§ Exercise details:
Return all records exactly. Nothing may be added.

Stored items
***

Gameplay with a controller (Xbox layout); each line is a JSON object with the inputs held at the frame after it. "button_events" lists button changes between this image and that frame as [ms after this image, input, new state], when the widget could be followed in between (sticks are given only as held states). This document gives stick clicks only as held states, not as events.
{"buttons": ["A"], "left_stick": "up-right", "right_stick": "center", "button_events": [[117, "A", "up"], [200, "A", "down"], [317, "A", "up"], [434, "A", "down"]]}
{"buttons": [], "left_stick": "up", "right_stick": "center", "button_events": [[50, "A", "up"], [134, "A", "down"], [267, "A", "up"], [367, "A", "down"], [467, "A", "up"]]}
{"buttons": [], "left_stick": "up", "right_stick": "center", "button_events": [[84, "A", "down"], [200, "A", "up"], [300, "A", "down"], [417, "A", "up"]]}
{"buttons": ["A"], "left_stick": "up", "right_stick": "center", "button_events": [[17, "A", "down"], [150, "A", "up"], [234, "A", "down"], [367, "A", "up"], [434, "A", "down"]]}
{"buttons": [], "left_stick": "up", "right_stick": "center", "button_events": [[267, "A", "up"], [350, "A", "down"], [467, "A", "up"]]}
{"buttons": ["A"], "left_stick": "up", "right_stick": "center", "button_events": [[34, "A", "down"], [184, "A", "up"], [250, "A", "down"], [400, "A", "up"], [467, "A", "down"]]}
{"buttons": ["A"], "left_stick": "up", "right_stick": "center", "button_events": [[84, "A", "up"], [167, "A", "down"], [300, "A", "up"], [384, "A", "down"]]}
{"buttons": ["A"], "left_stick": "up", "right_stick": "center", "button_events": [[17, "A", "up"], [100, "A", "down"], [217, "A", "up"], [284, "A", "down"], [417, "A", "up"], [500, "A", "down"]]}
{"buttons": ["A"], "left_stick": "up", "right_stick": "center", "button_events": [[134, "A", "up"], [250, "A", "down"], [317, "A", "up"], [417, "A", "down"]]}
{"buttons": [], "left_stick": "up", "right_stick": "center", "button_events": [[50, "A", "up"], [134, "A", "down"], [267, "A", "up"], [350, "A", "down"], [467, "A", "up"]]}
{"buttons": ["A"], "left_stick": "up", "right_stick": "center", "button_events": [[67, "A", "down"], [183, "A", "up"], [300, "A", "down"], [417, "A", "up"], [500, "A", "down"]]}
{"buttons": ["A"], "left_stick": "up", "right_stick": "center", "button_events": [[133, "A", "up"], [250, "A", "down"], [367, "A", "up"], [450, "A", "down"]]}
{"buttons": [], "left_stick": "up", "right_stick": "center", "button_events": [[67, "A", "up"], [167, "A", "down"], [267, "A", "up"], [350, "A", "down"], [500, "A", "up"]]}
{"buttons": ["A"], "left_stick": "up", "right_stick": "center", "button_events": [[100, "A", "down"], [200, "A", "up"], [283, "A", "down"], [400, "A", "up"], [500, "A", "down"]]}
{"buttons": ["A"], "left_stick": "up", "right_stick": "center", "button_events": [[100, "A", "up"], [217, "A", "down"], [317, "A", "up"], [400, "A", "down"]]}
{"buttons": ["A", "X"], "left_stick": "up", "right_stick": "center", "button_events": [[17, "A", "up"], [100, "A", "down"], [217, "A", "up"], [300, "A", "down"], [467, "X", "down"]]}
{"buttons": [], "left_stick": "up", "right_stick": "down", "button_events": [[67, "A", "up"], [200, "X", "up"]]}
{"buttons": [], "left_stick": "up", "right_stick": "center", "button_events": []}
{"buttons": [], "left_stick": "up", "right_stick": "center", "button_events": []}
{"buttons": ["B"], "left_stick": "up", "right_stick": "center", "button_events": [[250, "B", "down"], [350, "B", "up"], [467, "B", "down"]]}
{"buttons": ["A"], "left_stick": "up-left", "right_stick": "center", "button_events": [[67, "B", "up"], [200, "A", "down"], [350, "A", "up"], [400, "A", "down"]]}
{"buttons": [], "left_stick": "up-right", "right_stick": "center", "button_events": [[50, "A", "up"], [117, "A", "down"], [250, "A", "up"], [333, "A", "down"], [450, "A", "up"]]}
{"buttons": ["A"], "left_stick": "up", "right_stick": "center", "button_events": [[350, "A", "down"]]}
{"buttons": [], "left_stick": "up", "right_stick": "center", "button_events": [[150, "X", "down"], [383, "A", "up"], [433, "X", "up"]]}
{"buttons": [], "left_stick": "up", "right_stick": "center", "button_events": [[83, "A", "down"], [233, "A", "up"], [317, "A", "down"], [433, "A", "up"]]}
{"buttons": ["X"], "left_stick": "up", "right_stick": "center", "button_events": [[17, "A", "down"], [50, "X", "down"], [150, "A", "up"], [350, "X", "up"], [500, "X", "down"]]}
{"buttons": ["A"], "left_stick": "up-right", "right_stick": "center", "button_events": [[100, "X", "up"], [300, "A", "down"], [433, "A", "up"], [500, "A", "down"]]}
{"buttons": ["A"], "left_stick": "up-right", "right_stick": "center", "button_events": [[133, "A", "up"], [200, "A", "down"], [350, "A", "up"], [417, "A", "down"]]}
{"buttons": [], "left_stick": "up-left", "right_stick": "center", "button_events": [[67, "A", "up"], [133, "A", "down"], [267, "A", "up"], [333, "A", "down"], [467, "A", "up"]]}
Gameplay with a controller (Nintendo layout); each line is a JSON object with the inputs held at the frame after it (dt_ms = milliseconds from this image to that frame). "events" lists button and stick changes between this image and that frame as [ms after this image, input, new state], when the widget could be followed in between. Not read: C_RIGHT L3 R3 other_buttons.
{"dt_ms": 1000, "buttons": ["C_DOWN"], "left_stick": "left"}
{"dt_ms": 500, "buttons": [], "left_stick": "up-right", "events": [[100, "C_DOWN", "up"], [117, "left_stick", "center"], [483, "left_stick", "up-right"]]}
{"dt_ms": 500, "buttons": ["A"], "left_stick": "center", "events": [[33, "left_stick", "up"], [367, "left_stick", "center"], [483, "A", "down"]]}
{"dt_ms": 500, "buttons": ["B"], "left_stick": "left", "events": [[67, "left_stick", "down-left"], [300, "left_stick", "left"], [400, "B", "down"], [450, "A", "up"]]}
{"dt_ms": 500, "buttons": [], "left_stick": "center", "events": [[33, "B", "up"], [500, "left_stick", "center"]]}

***

§ Completed task:
Gameplay with a controller (Xbox layout); each line is a JSON object with the inputs held at the frame after it. "button_events" lists button changes between this image and that frame as [ms after this image, input, new state], when the widget could be followed in between (sticks are given only as held states). This document gives stick clicks only as held states, not as events.
{"buttons": ["A"], "left_stick": "up-right", "right_stick": "center", "button_events": [[117, "A", "up"], [200, "A", "down"], [317, "A", "up"], [434, "A", "down"]]}
{"buttons": [], "left_stick": "up", "right_stick": "center", "button_events": [[50, "A", "up"], [134, "A", "down"], [267, "A", "up"], [367, "A", "down"], [467, "A", "up"]]}
{"buttons": [], "left_stick": "up", "right_stick": "center", "button_events": [[84, "A", "down"], [200, "A", "up"], [300, "A", "down"], [417, "A", "up"]]}
{"buttons": ["A"], "left_stick": "up", "right_stick": "center", "button_events": [[17, "A", "down"], [150, "A", "up"], [234, "A", "down"], [367, "A", "up"], [434, "A", "down"]]}
{"buttons": [], "left_stick": "up", "right_stick": "center", "button_events": [[267, "A", "up"], [350, "A", "down"], [467, "A", "up"]]}
{"buttons": ["A"], "left_stick": "up", "right_stick": "center", "button_events": [[34, "A", "down"], [184, "A", "up"], [250, "A", "down"], [400, "A", "up"], [467, "A", "down"]]}
{"buttons": ["A"], "left_stick": "up", "right_stick": "center", "button_events": [[84, "A", "up"], [167, "A", "down"], [300, "A", "up"], [384, "A", "down"]]}
{"buttons": ["A"], "left_stick": "up", "right_stick": "center", "button_events": [[17, "A", "up"], [100, "A", "down"], [217, "A", "up"], [284, "A", "down"], [417, "A", "up"], [500, "A", "down"]]}
{"buttons": ["A"], "left_stick": "up", "right_stick": "center", "button_events": [[134, "A", "up"], [250, "A", "down"], [317, "A", "up"], [417, "A", "down"]]}
{"buttons": [], "left_stick": "up", "right_stick": "center", "button_events": [[50, "A", "up"], [134, "A", "down"], [267, "A", "up"], [350, "A", "down"], [467, "A", "up"]]}
{"buttons": ["A"], "left_stick": "up", "right_stick": "center", "button_events": [[67, "A", "down"], [183, "A", "up"], [300, "A", "down"], [417, "A", "up"], [500, "A", "down"]]}
{"buttons": ["A"], "left_stick": "up", "right_stick": "center", "button_events": [[133, "A", "up"], [250, "A", "down"], [367, "A", "up"], [450, "A", "down"]]}
{"buttons": [], "left_stick": "up", "right_stick": "center", "button_events": [[67, "A", "up"], [167, "A", "down"], [267, "A", "up"], [350, "A", "down"], [500, "A", "up"]]}
{"buttons": ["A"], "left_stick": "up", "right_stick": "center", "button_events": [[100, "A", "down"], [200, "A", "up"], [283, "A", "down"], [400, "A", "up"], [500, "A", "down"]]}
{"buttons": ["A"], "left_stick": "up", "right_stick": "center", "button_events": [[100, "A", "up"], [217, "A", "down"], [317, "A", "up"], [400, "A", "down"]]}
{"buttons": ["A", "X"], "left_stick": "up", "right_stick": "center", "button_events": [[17, "A", "up"], [100, "A", "down"], [217, "A", "up"], [300, "A", "down"], [467, "X", "down"]]}
{"buttons": [], "left_stick": "up", "right_stick": "down", "button_events": [[67, "A", "up"], [200, "X", "up"]]}
{"buttons": [], "left_stick": "up", "right_stick": "center", "button_events": []}
{"buttons": [], "left_stick": "up", "right_stick": "center", "button_events": []}
{"buttons": ["B"], "left_stick": "up", "right_stick": "center", "button_events": [[250, "B", "down"], [350, "B", "up"], [467, "B", "down"]]}
{"buttons": ["A"], "left_stick": "up-left", "right_stick": "center", "button_events": [[67, "B", "up"], [200, "A", "down"], [350, "A", "up"], [400, "A", "down"]]}
{"buttons": [], "left_stick": "up-right", "right_stick": "center", "button_events": [[50, "A", "up"], [117, "A", "down"], [250, "A", "up"], [333, "A", "down"], [450, "A", "up"]]}
{"buttons": ["A"], "left_stick": "up", "right_stick": "center", "button_events": [[350, "A", "down"]]}
{"buttons": [], "left_stick": "up", "right_stick": "center", "button_events": [[150, "X", "down"], [383, "A", "up"], [433, "X", "up"]]}
{"buttons": [], "left_stick": "up", "right_stick": "center", "button_events": [[83, "A", "down"], [233, "A", "up"], [317, "A", "down"], [433, "A", "up"]]}
{"buttons": ["X"], "left_stick": "up", "right_stick": "center", "button_events": [[17, "A", "down"], [50, "X", "down"], [150, "A", "up"], [350, "X", "up"], [500, "X", "down"]]}
{"buttons": ["A"], "left_stick": "up-right", "right_stick": "center", "button_events": [[100, "X", "up"], [300, "A", "down"], [433, "A", "up"], [500, "A", "down"]]}
{"buttons": ["A"], "left_stick": "up-right", "right_stick": "center", "button_events": [[133, "A", "up"], [200, "A", "down"], [350, "A", "up"], [417, "A", "down"]]}
{"buttons": [], "left_stick": "up-left", "right_stick": "center", "button_events": [[67, "A", "up"], [133, "A", "down"], [267, "A", "up"], [333, "A", "down"], [467, "A", "up"]]}
Gameplay with a controller (Nintendo layout); each line is a JSON object with the inputs held at the frame after it (dt_ms = milliseconds from this image to that frame). "events" lists button and stick changes between this image and that frame as [ms after this image, input, new state], when the widget could be followed in between. Not read: C_RIGHT L3 R3 other_buttons.
{"dt_ms": 1000, "buttons": ["C_DOWN"], "left_stick": "left"}
{"dt_ms": 500, "buttons": [], "left_stick": "up-right", "events": [[100, "C_DOWN", "up"], [117, "left_stick", "center"], [483, "left_stick", "up-right"]]}
{"dt_ms": 500, "buttons": ["A"], "left_stick": "center", "events": [[33, "left_stick", "up"], [367, "left_stick", "center"], [483, "A", "down"]]}
{"dt_ms": 500, "buttons": ["B"], "left_stick": "left", "events": [[67, "left_stick", "down-left"], [300, "left_stick", "left"], [400, "B", "down"], [450, "A", "up"]]}
{"dt_ms": 500, "buttons": [], "left_stick": "center", "events": [[33, "B", "up"], [500, "left_stick", "center"]]}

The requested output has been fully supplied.